RULES_FILE="/etc/suricata/rules/sslbl-ja3.rules"
TEMP=$(mktemp)

curl -sf "$SSLBL_URL" -o "$TEMP"

sid=9100001
{
  echo "# SSLBL JA3 rules — generated $(date -u +%Y-%m-%dT%H:%M:%SZ)"
  while IFS=',' read -r hash description first_seen; do
    [[ "$hash" =~ ^# ]] && continue
    [[ -z "$hash" ]] && continue
    echo "alert tls any any -> any any (msg:\"SSLBL JA3 ${description:-Malware C2}\"; ja3_hash; content:\"${hash}\"; sid:${sid}; rev:1; classtype:trojan-activity;)"
    (( sid++ ))
  done < "$TEMP"
} > "$RULES_FILE"

rm -f "$TEMP"
systemctl reload suricata

Correlate JA3 fingerprint changes per source IP. An endpoint running the same browser version for weeks that suddenly presents a different JA3 hash is worth investigating — it may indicate that a C2 implant is using a different TLS stack than the user’s browser.
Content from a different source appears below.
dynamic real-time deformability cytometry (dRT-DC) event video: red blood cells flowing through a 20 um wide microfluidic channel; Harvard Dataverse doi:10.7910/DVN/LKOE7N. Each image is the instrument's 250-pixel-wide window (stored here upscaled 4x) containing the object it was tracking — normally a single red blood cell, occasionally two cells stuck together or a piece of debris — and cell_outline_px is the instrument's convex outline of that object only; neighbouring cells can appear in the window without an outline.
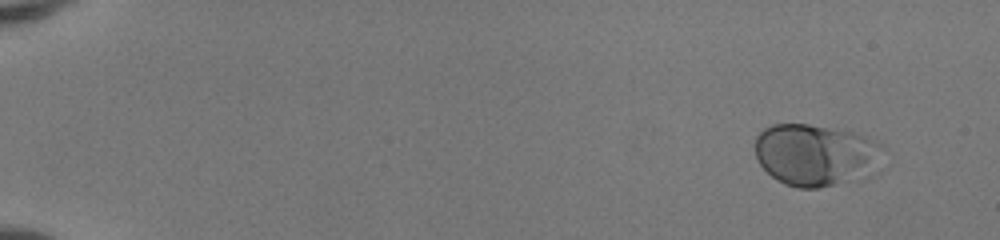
{"species": "human", "species_latin": "Homo sapiens", "temperature_condition": "room temperature", "stored_images_in_passage": 48, "camera_frame_rate_fps": 3000, "um_per_image_px": 0.085, "donor": {"sex": "female"}, "frame": {"image": 1, "passage_image": 1, "time_ms": 0.0, "image_size_px": [1000, 240], "cell_outline_px": [[884, 148], [880, 172], [864, 180], [816, 188], [796, 188], [784, 184], [776, 180], [760, 164], [756, 156], [752, 144], [756, 136], [764, 128], [772, 124], [808, 124], [856, 132], [868, 136], [884, 144]], "centroid_in_image_um": [69.44, 13.19], "position_along_channel_um": 15.6, "area_um2": 48.03}}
Pair fingerprinting with JA4L (latency). JA4L measures the round-trip time between the ClientHello and ServerHello. Tor exit nodes and VPN concentrators introduce characteristic latency jitter. Combining JA4 with JA4L makes it significantly harder for an adversary to simultaneously spoof both the handshake profile and the network latency profile.

Do not run fingerprinting exclusively on port 443. Modern C2 frameworks use port 443 but also ports 80, 8080, 8443, 4433, and custom high ports. Configure Suricata’s detection-ports and Zeek’s SSL::ports to cover all common TLS ports on your network.